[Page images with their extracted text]
=====

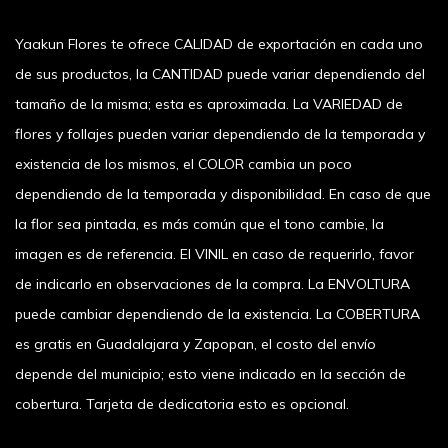
Yaakun Flores te ofrece CALIDAD de exportación en cada uno
de sus productos, la CANTIDAD puede variar dependiendo del
tamaño de la misma; esta es aproximada. La VARIEDAD de
flores y follajes pueden variar dependiendo de la temporada y
existencia de los mismos, el COLOR cambia un poco
dependiendo de la temporada y disponibilidad. En caso de que
la flor sea pintada, es más común que el tono cambie, la
imagen es de referencia. El VINIL en caso de requerirlo, favor
de indicarlo en observaciones de la compra. La ENVOLTURA
puede cambiar dependiendo de la existencia. La COBERTURA
es gratis en Guadalajara y Zapopan, el costo del envío
depende del municipio; esto viene indicado en la sección de
cobertura. Tarjeta de dedicatoria esto es opcional.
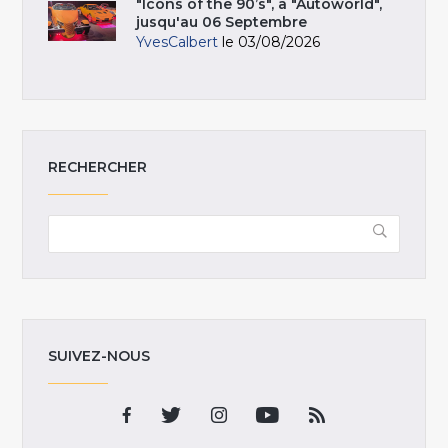
"Icons of the 90’s", à "Autoworld",
jusqu'au 06 Septembre
YvesCalbert
le 03/08/2026
RECHERCHER
SUIVEZ-NOUS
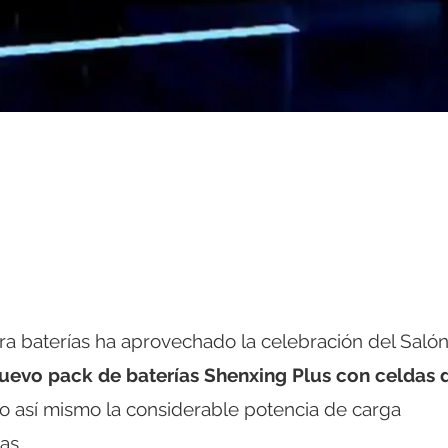
ra baterías ha aprovechado la celebración del Salón
uevo pack de baterías Shenxing Plus con celdas 
o así mismo la considerable potencia de carga
as.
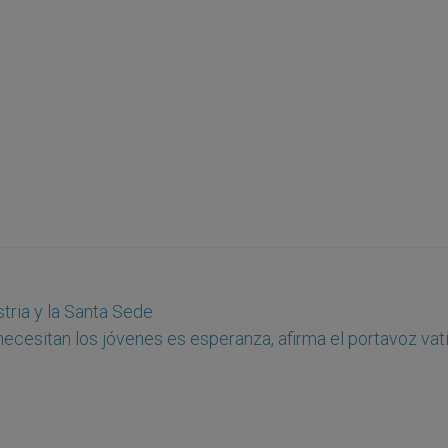
tria y la Santa Sede
necesitan los jóvenes es esperanza, afirma el portavoz vat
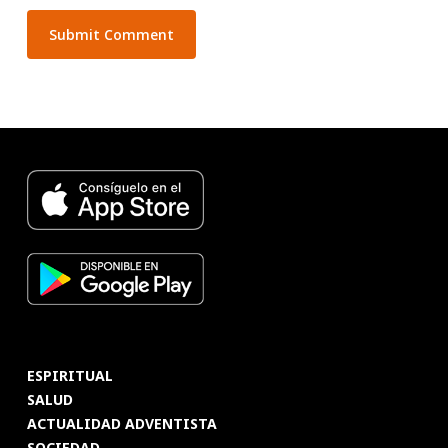
ESPIRITUAL
SALUD
ACTUALIDAD ADVENTISTA
SOCIEDAD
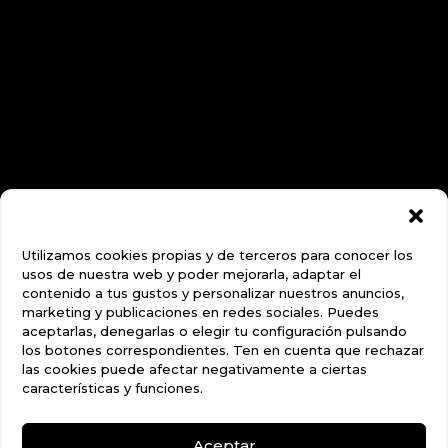
Utilizamos cookies propias y de terceros para conocer los
usos de nuestra web y poder mejorarla, adaptar el
contenido a tus gustos y personalizar nuestros anuncios,
marketing y publicaciones en redes sociales. Puedes
aceptarlas, denegarlas o elegir tu configuración pulsando
los botones correspondientes. Ten en cuenta que rechazar
las cookies puede afectar negativamente a ciertas
características y funciones.
Aceptar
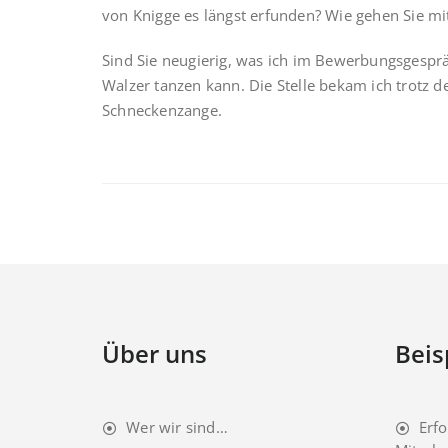
von Knigge es längst erfunden? Wie gehen Sie m
Sind Sie neugierig, was ich im Bewerbungsgesprä
Walzer tanzen kann. Die Stelle bekam ich trotz de
Schneckenzange.
Über uns
Beis
Wer wir sind…
Erfo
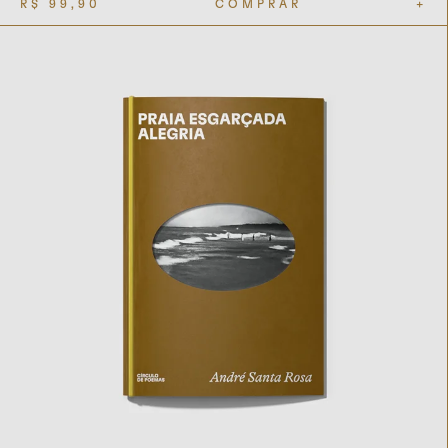
R$
99,90
COMPRAR
+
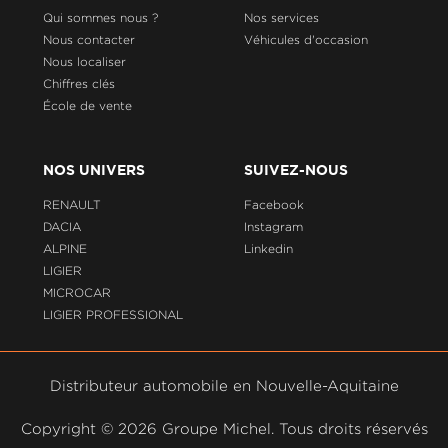
Qui sommes nous ?
Nos services
Nous contacter
Véhicules d'occasion
Nous localiser
Chiffres clés
École de vente
NOS UNIVERS
SUIVEZ-NOUS
RENAULT
Facebook
DACIA
Instagram
ALPINE
Linkedin
LIGIER
MICROCAR
LIGIER PROFESSIONAL
Distributeur automobile en Nouvelle-Aquitaine
Copyright ©
2026 Groupe Michel. Tous droits réservés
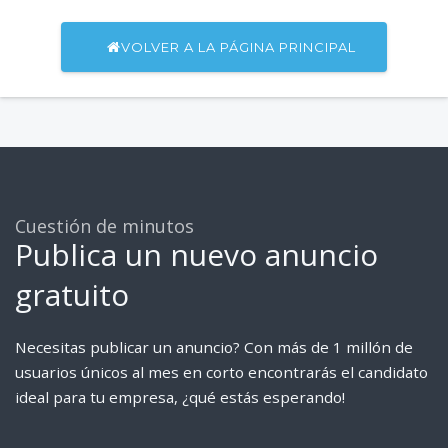
VOLVER A LA PÁGINA PRINCIPAL
Cuestión de minutos
Publica un nuevo anuncio
gratuito
Necesitas publicar un anuncio? Con más de 1 millón de
usuarios únicos al mes en corto encontrarás el candidato
ideal para tu empresa, ¿qué estás esperando!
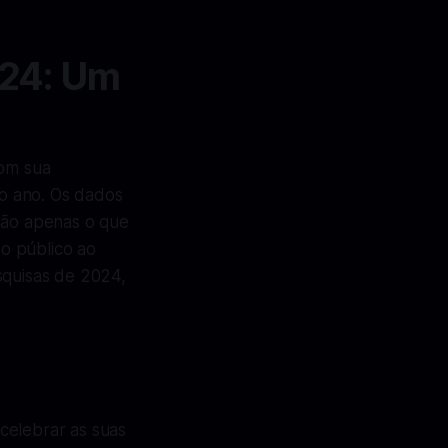
024: Um
com sua
 o ano. Os dados
não apenas o que
o público ao
squisas de 2024,
celebrar as suas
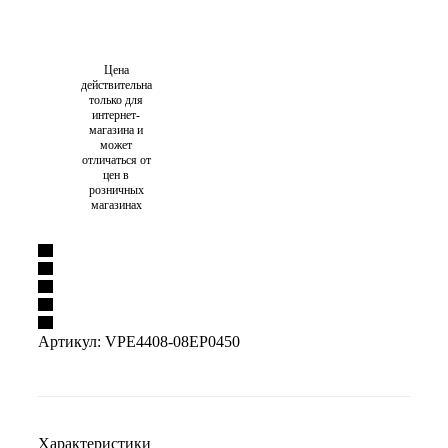
Цена
действительна
только для
интернет-
магазина и
может
отличаться от
цен в
розничных
магазинах
Артикул:
VPE4408-08EP0450
Характеристики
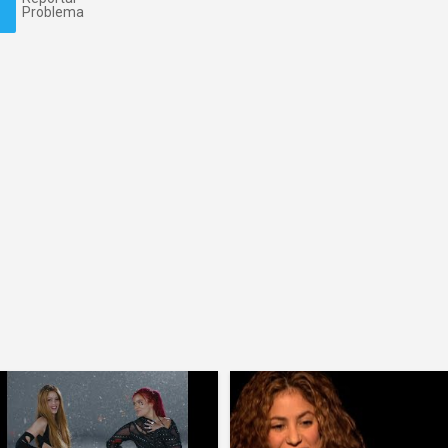
Problema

=====

Copy all the extracted text from the data above word for word, line by line, and leave the pictures out.

Response to the exercise —
Yaakun Flores te ofrece CALIDAD de exportación en cada uno
de sus productos, la CANTIDAD puede variar dependiendo del
tamaño de la misma; esta es aproximada. La VARIEDAD de
flores y follajes pueden variar dependiendo de la temporada y
existencia de los mismos, el COLOR cambia un poco
dependiendo de la temporada y disponibilidad. En caso de que
la flor sea pintada, es más común que el tono cambie, la
imagen es de referencia. El VINIL en caso de requerirlo, favor
de indicarlo en observaciones de la compra. La ENVOLTURA
puede cambiar dependiendo de la existencia. La COBERTURA
es gratis en Guadalajara y Zapopan, el costo del envío
depende del municipio; esto viene indicado en la sección de
cobertura. Tarjeta de dedicatoria esto es opcional.
"Icons of the 90’s", à "Autoworld",
jusqu'au 06 Septembre
YvesCalbert
le 03/08/2026
RECHERCHER
SUIVEZ-NOUS
ra baterías ha aprovechado la celebración del Salón
uevo pack de baterías Shenxing Plus con celdas 
o así mismo la considerable potencia de carga
as.
tria y la Santa Sede
necesitan los jóvenes es esperanza, afirma el portavoz vat
ESPIRITUAL
SALUD
ACTUALIDAD ADVENTISTA
SOCIEDAD
Utilizamos cookies propias y de terceros para conocer los
usos de nuestra web y poder mejorarla, adaptar el
contenido a tus gustos y personalizar nuestros anuncios,
marketing y publicaciones en redes sociales. Puedes
aceptarlas, denegarlas o elegir tu configuración pulsando
los botones correspondientes. Ten en cuenta que rechazar
las cookies puede afectar negativamente a ciertas
características y funciones.
Aceptar
von Knigge es längst erfunden? Wie gehen Sie m
Sind Sie neugierig, was ich im Bewerbungsgesprä
Walzer tanzen kann. Die Stelle bekam ich trotz de
Schneckenzange.
Über uns
Beis
Wer wir sind…
Erfo
R$
99,90
COMPRAR
+
Qui sommes nous ?
Nos services
Nous contacter
Véhicules d'occasion
Nous localiser
Chiffres clés
École de vente
NOS UNIVERS
SUIVEZ-NOUS
RENAULT
Facebook
DACIA
Instagram
ALPINE
Linkedin
LIGIER
MICROCAR
LIGIER PROFESSIONAL
Distributeur automobile en Nouvelle-Aquitaine
Copyright ©
2026 Groupe Michel. Tous droits réservés
VOLVER A LA PÁGINA PRINCIPAL
Cuestión de minutos
Publica un nuevo anuncio
gratuito
Necesitas publicar un anuncio? Con más de 1 millón de
usuarios únicos al mes en corto encontrarás el candidato
ideal para tu empresa, ¿qué estás esperando!
024: Um
com sua
 o ano. Os dados
não apenas o que
o público ao
squisas de 2024,
celebrar as suas
Цена
действительна
только для
интернет-
магазина и
может
отличаться от
цен в
розничных
магазинах
Артикул:
VPE4408-08EP0450
Характеристики
Problema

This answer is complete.